> _TEXTE DU DOCUMENT_
┄┄┄┄┄┄┄┄┄┄┄┄┄┄┄┄┄┄┄┄
Samuel Barber (1910-1981) met en musique un poème de James Agee, Sure on this shining night (1938). Le texte est extrait d’un poème assez mystique, Descriptions of Elysium. Agee a été émerveillé en regardant les étoiles dans le télescope de son futur beau-père ; son poème parle de la beauté du monde et des saisons. Barber, un bon baryton lui-même, a créé une pièce richement mélodique ; nous chantons son propre arrangement pour chœur mixte et piano.
Morten Lauridsen (né en 1943) a mis en musique le même texte que Barber, mais nous proposons deux œuvres très différentes. Pour commencer, trois extraits des Chansons des roses (1993) sur des textes en français du poète allemand, Rainer Maria Rilke. Le compositeur dit : « Ces poèmes exquis sont principalement légers, joyeux et ludiques, et la musique est construite pour mettre en valeur ces caractéristiques et pour capter la sensualité de leur beauté délicate. » Elles seront suivies par la célèbre pièce O magnum mysterium (1994), qui a été écrite pour la Los Angeles Master Chorale, dont Lauridsen était le compositeur en résidence pendant six ans. Il y a quelque chose de typiquement américain dans les lignes mélodiques angulaires et de tessiture étendue, qui s’accouplent à des textures chorales denses (le chœur est divisé jusqu’à huit voix) ; les harmonies du début, comportant des frottements doux et des accords de sixtes, particulièrement sonores, mènent à une seule dissonance intense sur le texte « Beata Virgo » (Sainte Vierge).
Les migrations importantes des 18e et 19e siècles et les changements sociaux qui ont suivi la révolution et la guerre civile ont vu développer d’autres types de musiques aux États-Unis. De ses sources dans la musique vocale sacrée et dans les chants de travail, s’est développé le « negro-spiritual » afro-américain, l’expression des peines des esclaves coupés de leurs racines. S’appuyant sur les textes de l’Ancien Testament de la Bible et notamment du Livre de l’Exode, les chanteurs et chanteuses y voyaient l’espoir de l’émancipation de leurs oppresseurs. Deuxième développement musical important, le jazz est né dans le sud du pays à la fin du 19e et a connu une floraison extraordinaire dans les premières décennies du 20e.
┄┄┄┄┄┄┄┄┄┄┄┄┄┄┄┄┄┄┄┄
> _DONNÉES FOURNIES_
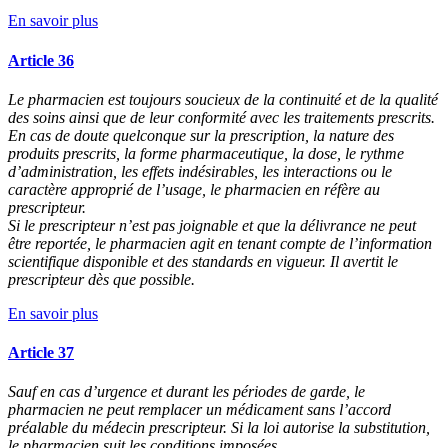
En savoir plus
Article 36
Le pharmacien est toujours soucieux de la continuité et de la qualité
des soins ainsi que de leur conformité avec les traitements prescrits.
En cas de doute quelconque sur la prescription, la nature des
produits prescrits, la forme pharmaceutique, la dose, le rythme
d’administration, les effets indésirables, les interactions ou le
caractère approprié de l’usage, le pharmacien en réfère au
prescripteur.
Si le prescripteur n’est pas joignable et que la délivrance ne peut
être reportée, le pharmacien agit en tenant compte de l’information
scientifique disponible et des standards en vigueur. Il avertit le
prescripteur dès que possible.
En savoir plus
Article 37
Sauf en cas d’urgence et durant les périodes de garde, le
pharmacien ne peut remplacer un médicament sans l’accord
préalable du médecin prescripteur. Si la loi autorise la substitution,
le pharmacien suit les conditions imposées.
┄┄┄┄┄┄┄┄┄┄┄┄┄┄┄┄┄┄┄┄
> _CONSIGNE A_
Répondez à ces questions d'après le texte du document.
(i) En quelle année Samuel Barber a-t-il mis en musique Sure on this shining night ?
(ii) Pour quel ensemble la pièce O magnum mysterium a-t-elle été écrite ?
(iii) Dans quelle région des États-Unis le jazz est-il né ?
> _CONSIGNE B_
Extrayez du texte du document, sans rien modifier, le passage qui commence par "Samuel Barber (1910-1981)" et se poursuit jusqu'à "mixte et piano.".

> _RÉSULTAT DE L'EXERCICE A_
(i) En 1938.
(ii) Pour la Los Angeles Master Chorale.
(iii) Dans le sud du pays.

> _RÉSULTAT DE L'EXERCICE B_
Samuel Barber (1910-1981) met en musique un poème de James Agee, Sure on this shining night (1938). Le texte est extrait d’un poème assez mystique, Descriptions of Elysium. Agee a été émerveillé en regardant les étoiles dans le télescope de son futur beau-père ; son poème parle de la beauté du monde et des saisons. Barber, un bon baryton lui-même, a créé une pièce richement mélodique ; nous chantons son propre arrangement pour chœur mixte et piano.